Los curazoleños son menos de 160.000, pero su energía parece multiplicarse. Su música, la tumba, combina el ritmo africano con el merengue y el jazz latino, y se siente en la piel. El arte callejero, en tanto, llena las paredes de Otrobanda: los murales del artista Francis Sling son un recorrido obligado para entender el espíritu de la isla.

Willemstad, con sus casitas coloniales de los siglos XVII y XVIII, es Patrimonio de la Humanidad desde 1997.

De este a oeste, el paisaje cambia. La costa oriental es árida, con cactus y acantilados. La occidental, en cambio, se abre al mar como una sucesión de postales. Kenepa Grandi, una ensenada entre rocas, es la más fotografiada. Daaibooi, la preferida de los locales. Cas Abao, con sus palmeras y arrecifes, la más completa. En todas, el mar es cálido y tan claro que basta una máscara de snorkel para ver bancos de peces multicolor y tortugas marinas que parecen no tener apuro.

Para los más aventureros, el Parque Nacional Shete Boka ofrece un espectáculo natural en siete “bocas” donde el mar golpea con fuerza las rocas. Y si de vistas se trata, los buggy recorren el norte seco y pedregoso hasta los miradores del parque eólico, desde donde se ve cómo Curaçao se alimenta del viento.
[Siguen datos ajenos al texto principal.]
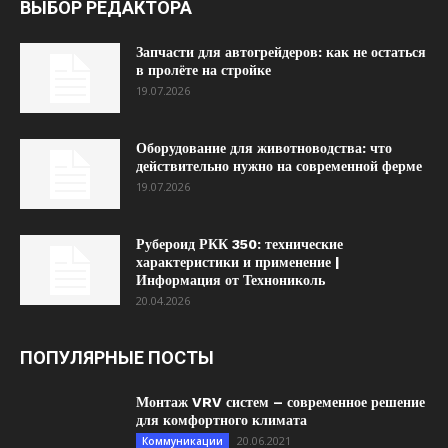
ВЫБОР РЕДАКТОРА
Запчасти для автогрейдеров: как не остаться
в пролёте на стройке
19.07.2026
Оборудование для животноводства: что
действительно нужно на современной ферме
19.07.2026
Рубероид РКК 350: технические
характеристики и применение |
Информация от Технониколь
20.04.2026
ПОПУЛЯРНЫЕ ПОСТЫ
Монтаж VRV систем – современное решение
для комфортного климата
20.06.2021
Коммуникации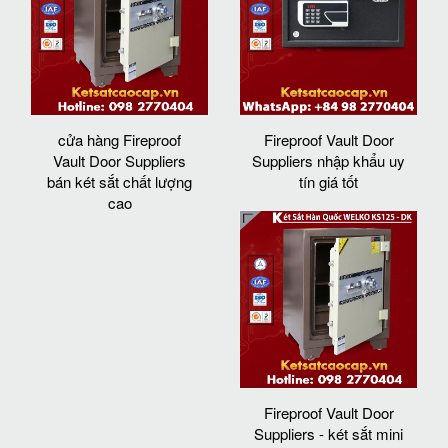
cửa hàng Fireproof
Fireproof Vault Door
Vault Door Suppliers
Suppliers nhập khẩu uy
bán két sắt chất lượng
tín giá tốt
cao
Fireproof Vault Door
Suppliers - két sắt mini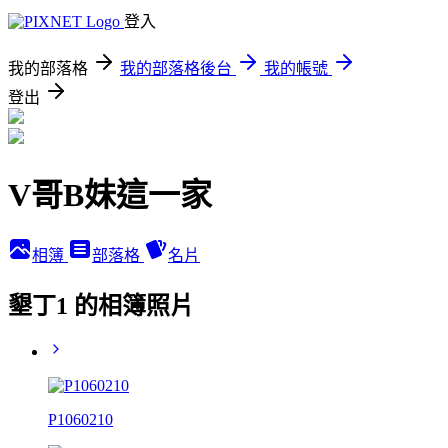
登入
我的部落格
我的部落格後台
我的帳號
登出
V哥B妹這一家
相簿
部落格
名片
墾丁1 的相簿照片
P1060210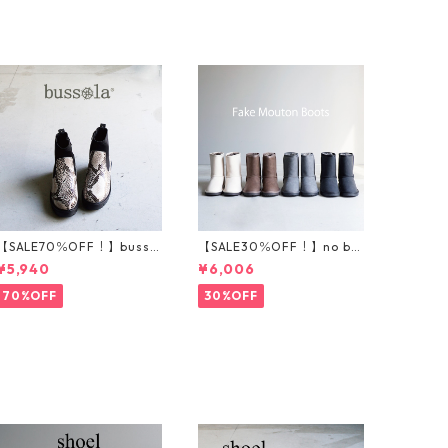
【SALE70％OFF！】bussol
【SALE30％OFF！】no bla
a ブソラ パイソン柄スト
nd フェイクムートンブー
¥5,940
¥6,006
レッチショートブーツ 935
ツ 201-1
540
70%OFF
30%OFF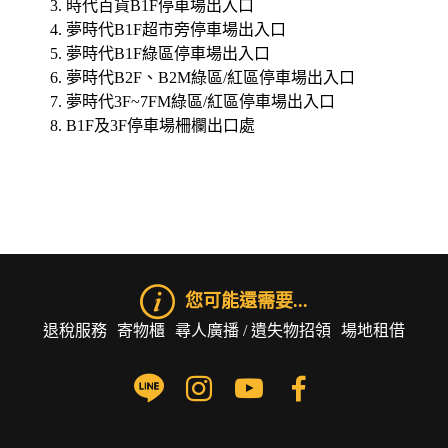
時代百貨B1F停車場出入口
夢時代B1F超市旁停車場出入口
夢時代B1F綠區停車場出入口
夢時代B2F、B2M綠區/紅區停車場出入口
夢時代3F~7FM綠區/紅區停車場出入口
B1F及3F停車場柵欄出口處
您可能還需要...
退稅服務
寄物櫃
尋人廣播 / 遺失物招領
場地租借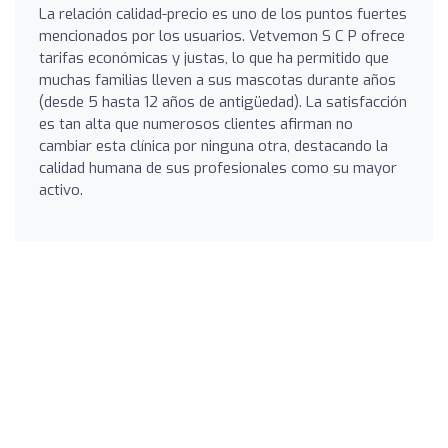
La relación calidad-precio es uno de los puntos fuertes
mencionados por los usuarios. Vetvemon S C P ofrece
tarifas económicas y justas, lo que ha permitido que
muchas familias lleven a sus mascotas durante años
(desde 5 hasta 12 años de antigüedad). La satisfacción
es tan alta que numerosos clientes afirman no
cambiar esta clínica por ninguna otra, destacando la
calidad humana de sus profesionales como su mayor
activo.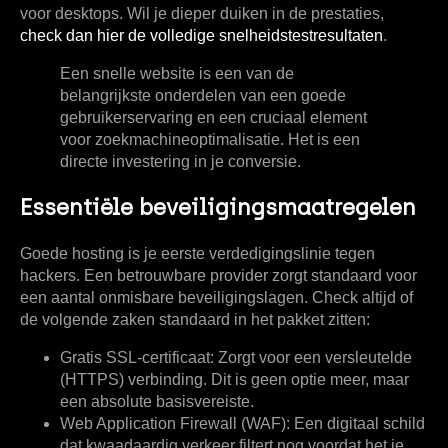
voor desktops. Wil je dieper duiken in de prestaties,
check dan hier de volledige snelheidstestresultaten
.
Een snelle website is een van de
belangrijkste onderdelen van een goede
gebruikerservaring en een cruciaal element
voor zoekmachineoptimalisatie. Het is een
directe investering in je conversie.
Essentiële beveiligingsmaatregelen
Goede hosting is je eerste verdedigingslinie tegen
hackers. Een betrouwbare provider zorgt standaard voor
een aantal onmisbare beveiligingslagen. Check altijd of
de volgende zaken standaard in het pakket zitten:
Gratis SSL-certificaat:
Zorgt voor een versleutelde
(HTTPS) verbinding. Dit is geen optie meer, maar
een absolute basisvereiste.
Web Application Firewall (WAF):
Een digitaal schild
dat kwaadaardig verkeer filtert nog voordat het je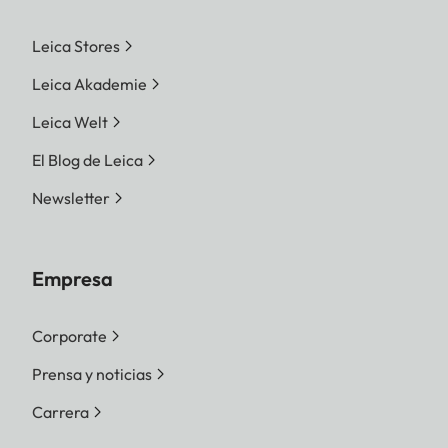
Leica Stores
Leica Akademie
Leica Welt
El Blog de Leica
Newsletter
Empresa
Corporate
Prensa y noticias
Carrera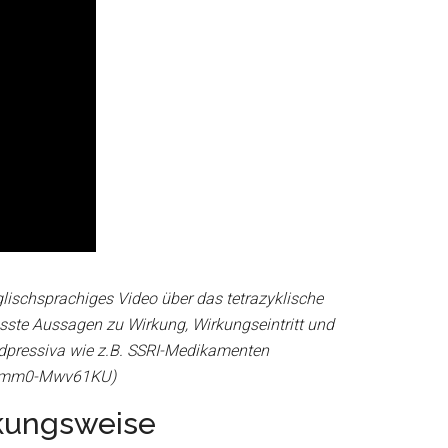
ischsprachiges Video über das tetrazyklische
sste Aussagen zu Wirkung, Wirkungseintritt und
dpressiva wie z.B. SSRI-Medikamenten
v=mm0-Mwv61KU)
rkungsweise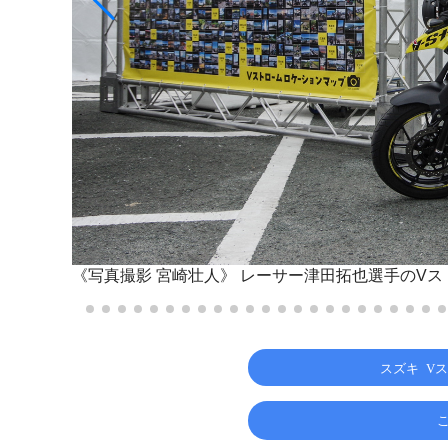
《写真撮影 宮崎壮人》
レーサー津田拓也選手のVス
スズキ V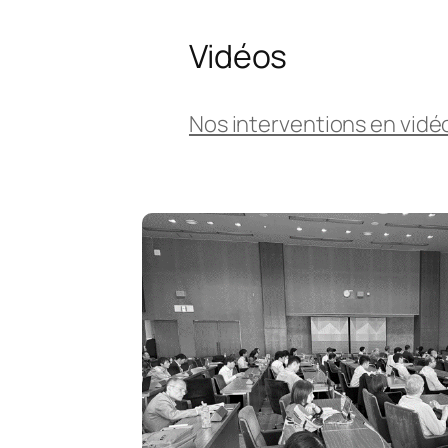
Vidéos
Nos interventions en vidé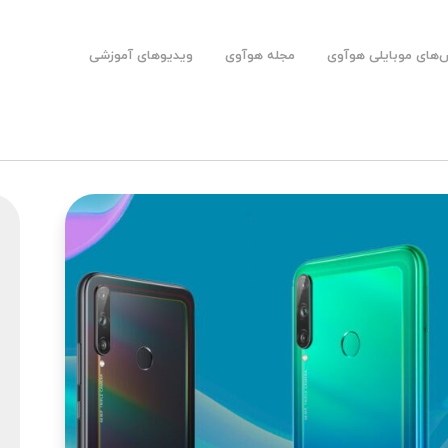
های موبایلی هوآوی
مجله هوآوی
ویدیوهای آموزشی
Desde el puerto parten los catamaranes hacia Klein Curaçao, un islote virgen al que se llega saltando al agua. Allí no hay sombra ni bares, sólo arena, mar y silencio. Al mediodía, el barco se convierte en restaurante flotante y las brochettes se acompañan con jugo de fruta y la frase más repetida de la isla: Biba dushi, “vivir la dulce vida”. De regreso, con el sol cayendo sobre las aguas turquesa, los delfines acompañan al barco.

Antes de partir, una parada en Serena’s Art Factory revela otra parte del alma curazoleña. Allí, mujeres de la isla pintan las “chichis”, esculturas de mujeres negras y sensuales que representan a la hermana mayor de la familia. Son coloridas, alegres y potentes, como la isla misma. Curaçao es eso: un equilibrio improbable entre orden europeo y desorden caribeño.
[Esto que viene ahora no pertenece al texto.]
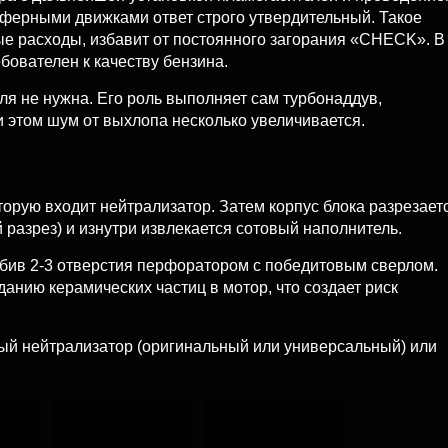
ферными движками ответ строго утвердительный. Такое
ые расходы, избавит от постоянного загорания «CHECK». В
бователен к качеству бензина.
ля не нужна. Его роль выполняет сам турбонаддув,
 этом шум от выхлопа несколько увеличивается.
торую входит нейтрализатор. Затем корпус блока разрезает
 разрез) и изнутри извлекается сотовый наполнитель.
обив 2-3 отверстия перфоратором с победитовым сверлом.
данию керамических частиц в мотор, что создает риск
ый нейтрализатор (оригинальный или универсальный) или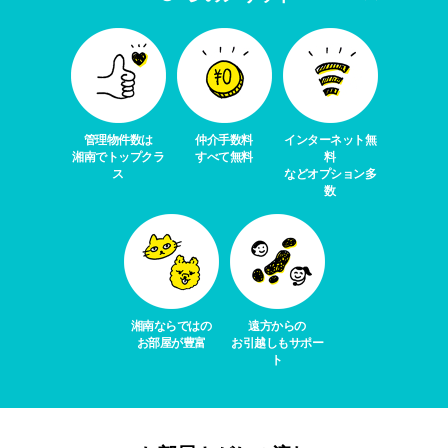
管理物件数は
仲介手数料
インターネット無
湘南でトップクラ
すべて無料
料
ス
などオプション多
数
湘南ならではの
遠方からの
お部屋が豊富
お引越しもサポー
ト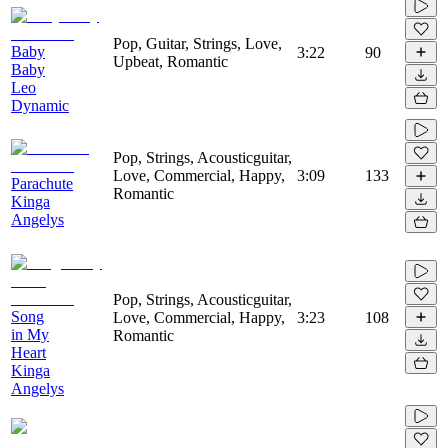
Pop, Guitar, Strings, Love,
Baby
3:22
90
Upbeat, Romantic
Baby
Leo
Dynamic
Pop, Strings, Acousticguitar,
Love, Commercial, Happy,
3:09
133
Parachute
Romantic
Kinga
Angelys
Pop, Strings, Acousticguitar,
Song
Love, Commercial, Happy,
3:23
108
in My
Romantic
Heart
Kinga
Angelys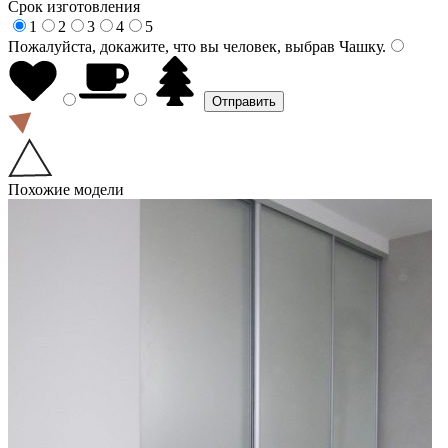
Срок изготовления
1
2
3
4
5
Пожалуйста, докажите, что вы человек, выбрав
Чашку
.
Похожие модели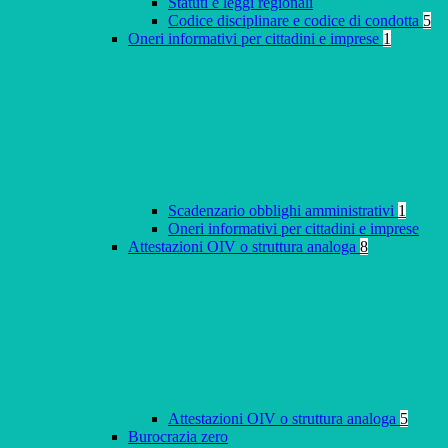
Statuti e leggi regionali
Codice disciplinare e codice di condotta
5
Oneri informativi per cittadini e imprese
1
Scadenzario obblighi amministrativi
1
Oneri informativi per cittadini e imprese
Attestazioni OIV o struttura analoga
8
Attestazioni OIV o struttura analoga
5
Burocrazia zero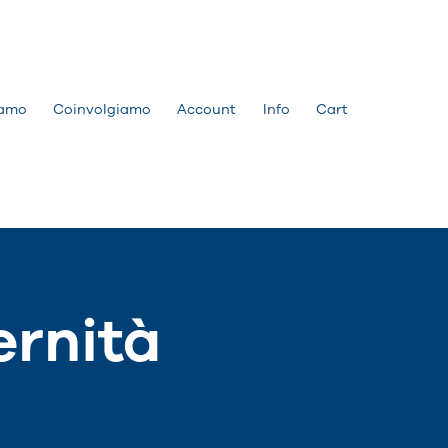
amo
Coinvolgiamo
Account
Info
Cart
ernità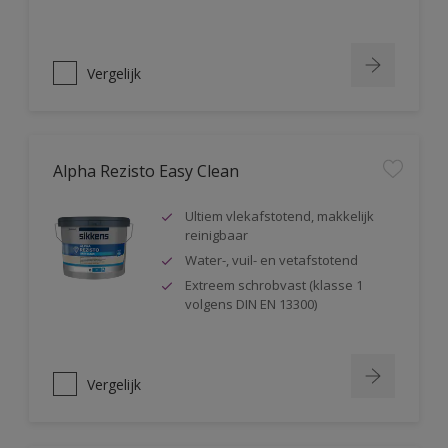
Vergelijk
Alpha Rezisto Easy Clean
Ultiem vlekafstotend, makkelijk
reinigbaar
Water-, vuil- en vetafstotend
Extreem schrobvast (klasse 1
volgens DIN EN 13300)
Vergelijk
Las playas del oeste son el corazón turquesa de Curaçao: arena blanca, agua transparente y el rumor tranquilo de un mar sin prisa.

En el mapa parece apenas una mancha al sur del Caribe, pero cuando uno pone un pie en Curaçao, el color lo envuelve todo. Las fachadas coloniales de Willemstad, con sus tejados a dos aguas y balcones blancos, reflejan sobre el agua de la bahía una sinfonía de tonos pasteles. Curaçao es la “C” de las islas ABC, junto con Aruba y Bonaire, y aunque comparten raíces neerlandesas, cada una tiene su carácter. Rosa, verde, celeste, ocre. El alma holandesa se confunde con la alegría del trópico y la isla entera parece respirar un ritmo distinto, más lento, más sereno.